[DATA PROVIDED Boundary: Start]

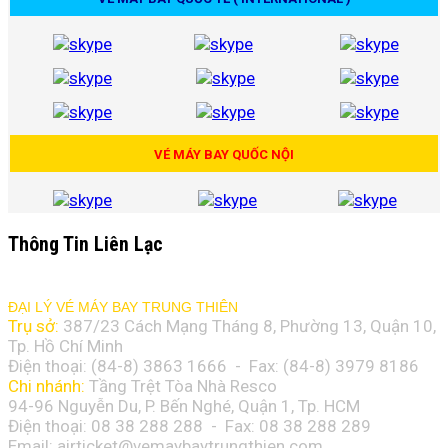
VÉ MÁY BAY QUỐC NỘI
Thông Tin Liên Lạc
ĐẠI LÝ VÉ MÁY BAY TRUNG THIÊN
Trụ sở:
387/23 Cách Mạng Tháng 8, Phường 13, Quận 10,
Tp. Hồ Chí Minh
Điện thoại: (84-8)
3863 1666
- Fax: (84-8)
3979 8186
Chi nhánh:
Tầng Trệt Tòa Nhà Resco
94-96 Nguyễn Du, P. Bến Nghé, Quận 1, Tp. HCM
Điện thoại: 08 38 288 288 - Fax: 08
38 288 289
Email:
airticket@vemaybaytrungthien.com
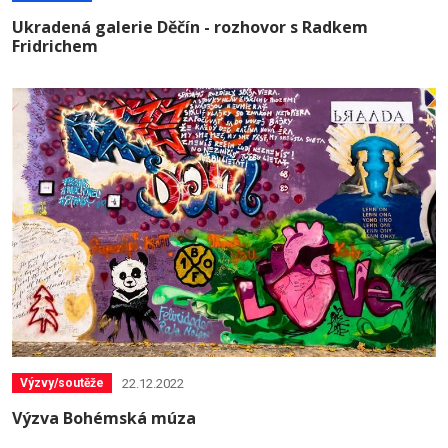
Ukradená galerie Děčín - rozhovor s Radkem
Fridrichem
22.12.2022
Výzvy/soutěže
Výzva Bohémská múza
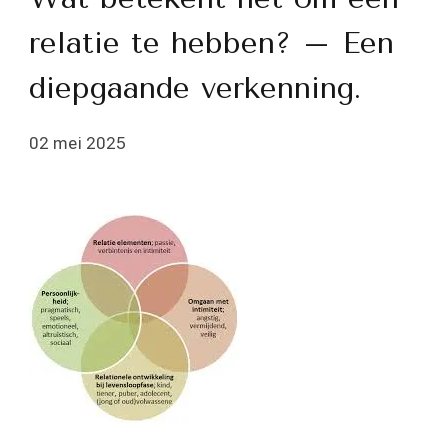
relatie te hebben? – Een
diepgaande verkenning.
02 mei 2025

[DATA PROVIDED Boundary: End]

# INSTRUCTIONS FOR THE TASK
Format every line of text read from the entries above as a Markdown table with the columns "Row" and "Line". Number the rows, skip blank lines, and leave the pictures out of the answer.

# EXERCISE SOLUTION
| Row | Line |
|---|---|
| 1 | VÉ MÁY BAY QUỐC NỘI |
| 2 | Thông Tin Liên Lạc |
| 3 | ĐẠI LÝ VÉ MÁY BAY TRUNG THIÊN |
| 4 | Trụ sở: |
| 5 | 387/23 Cách Mạng Tháng 8, Phường 13, Quận 10, |
| 6 | Tp. Hồ Chí Minh |
| 7 | Điện thoại: (84-8) |
| 8 | 3863 1666 |
| 9 | - Fax: (84-8) |
| 10 | 3979 8186 |
| 11 | Chi nhánh: |
| 12 | Tầng Trệt Tòa Nhà Resco |
| 13 | 94-96 Nguyễn Du, P. Bến Nghé, Quận 1, Tp. HCM |
| 14 | Điện thoại: 08 38 288 288 - Fax: 08 |
| 15 | 38 288 289 |
| 16 | Email: |
| 17 | airticket@vemaybaytrungthien.com |
| 18 | Ukradená galerie Děčín - rozhovor s Radkem |
| 19 | Fridrichem |
| 20 | 22.12.2022 |
| 21 | Výzvy/soutěže |
| 22 | Výzva Bohémská múza |
| 23 | relatie te hebben? – Een |
| 24 | diepgaande verkenning. |
| 25 | 02 mei 2025 |